Four of five money bills now introduced at Legislature

Four of the five bills that create the state budget for the coming biennium have now been introduced in the 2021 Legislature.
The K-12 Education funding bill was put in Tuesday. The bills introduced Wednesday are the Authorizations Act, Capital Improvements projects bill and the so-called Pay Bill that sets the salaries of unclassified employees and cost of living adjustments for more than 23,000 state workers.
The Senate Finance Committee introduced the big bill — the Authorizations Act that lays out how all money other than the General Fund and Highway Fund must be spent. That measure contains $28.11 billion, the majority of it federal funding and the majority of that in the Medicaid budget.
It also includes the estimated $2.83 billion in stimulus funding from the federal government through the American Rescue Plan Act.
There is one piece of General Fund in the bill — the $63.9 million that funds the operations of the Gaming Control Board and Commission and $908.6 million in Highway Fund cash for the Department of Transportation.
Those two pots of money are authorized to give those agencies access to the Interim Finance Committee if necessary. If that money was appropriated, they would not have IFC access.
Also in the bill is the tuition and fee money collected from NSHE students. That makes up about a quarter of NSHE’s $2 billion biennial budget.
Altogether, the act contains $15.6 billion in federal funding.
The Capital Improvements bill contains $413.1 million in spending, mostly paid for by General Obligation Bonds. A significant amount of that total is for maintenance projects across the state. The UNLV Engineering School building is the major new project on the list. But the list also bonds for $12 million worth of work in the Tahoe Basin. The bill was introduced in the Assembly.
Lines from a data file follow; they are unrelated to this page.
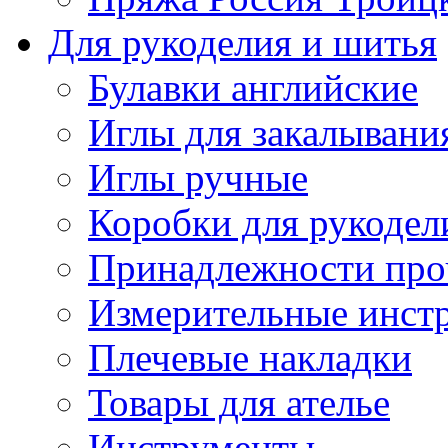
Для рукоделия и шитья
Булавки английские
Иглы для закалывани
Иглы ручные
Коробки для рукодел
Принадлежности про
Измерительные инст
Плечевые накладки
Товары для ателье
Инструменты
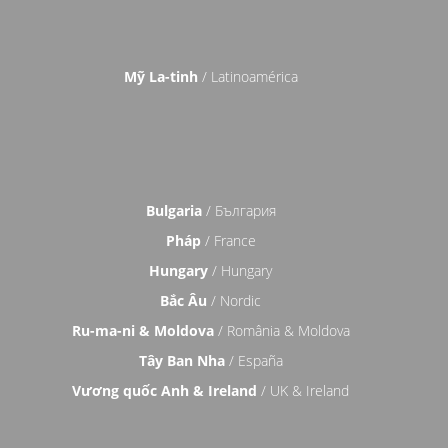
Mỹ La-tinh
/ Latinoamérica
Bulgaria
/ България
Pháp
/ France
Hungary
/ Hungary
Bắc Âu
/ Nordic
Ru-ma-ni & Moldova
/ România & Moldova
Tây Ban Nha
/ España
Vương quốc Anh & Ireland
/ UK & Ireland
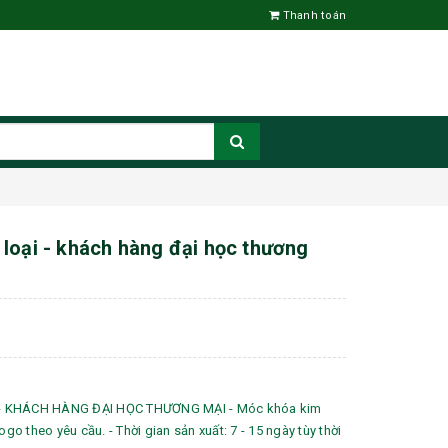
Thanh toán
loại - khách hàng đại học thương
- KHÁCH HÀNG ĐẠI HỌC THƯƠNG MẠI - Móc khóa kim
ogo theo yêu cầu. - Thời gian sản xuất: 7 - 15 ngày tùy thời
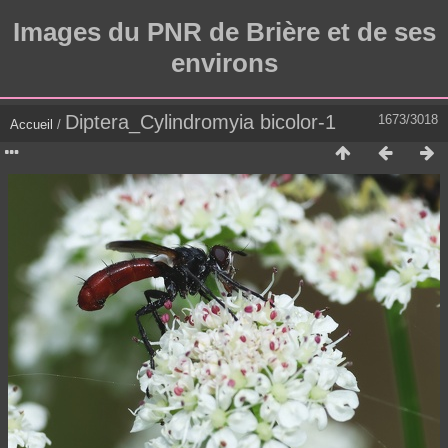
Images du PNR de Brière et de ses
environs
Diptera_Cylindromyia bicolor-1
1673/3018
Accueil
/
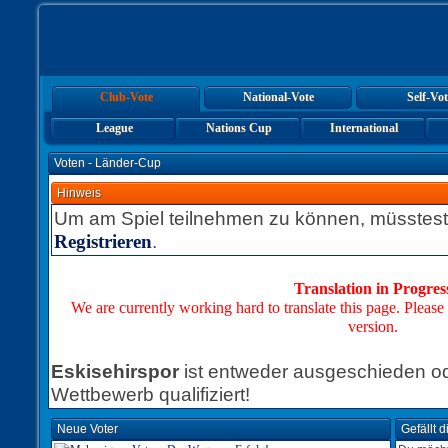
Club-Vote
National-Vote
Self-Vot
League
Nations Cup
International
Voten - Länder-Cup
Hinweis
Um am Spiel teilnehmen zu können, müsstest
.
Registrieren
Translation in Progres
We are currently working hard to translate this page. Please
version.
Eskisehirspor
ist entweder ausgeschieden ode
Wettbewerb qualifiziert!
Neue Voter
Gefällt 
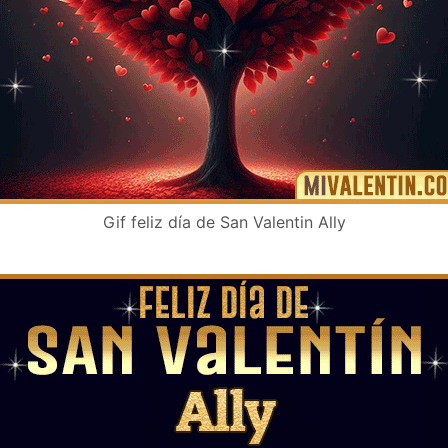
Gif feliz día de San Valentin Ally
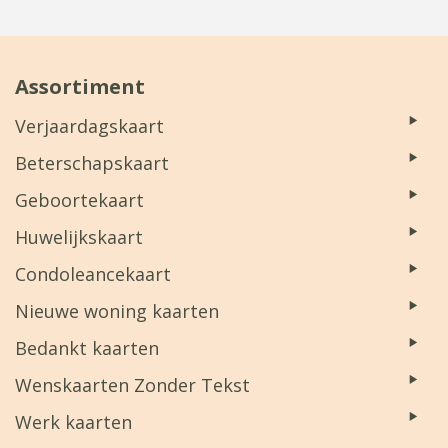
Assortiment
Verjaardagskaart
Beterschapskaart
Geboortekaart
Huwelijkskaart
Condoleancekaart
Nieuwe woning kaarten
Bedankt kaarten
Wenskaarten Zonder Tekst
Werk kaarten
The Pay bill was also processed by the Ways and Means. There was discussion by some members who questioned the fairness of giving state workers represented by a union 3 percent raises but those not in collective bargaining just 1 percent in fiscal 2023. Lawmakers were told giving every worker the 3 percent would raise the cost of the measure from $17.1 million to about $32 million.
That leaves just the Appropriations Act to complete the budget package. That measure spells out how General Fund and the remaining Highway Fund money must be spent.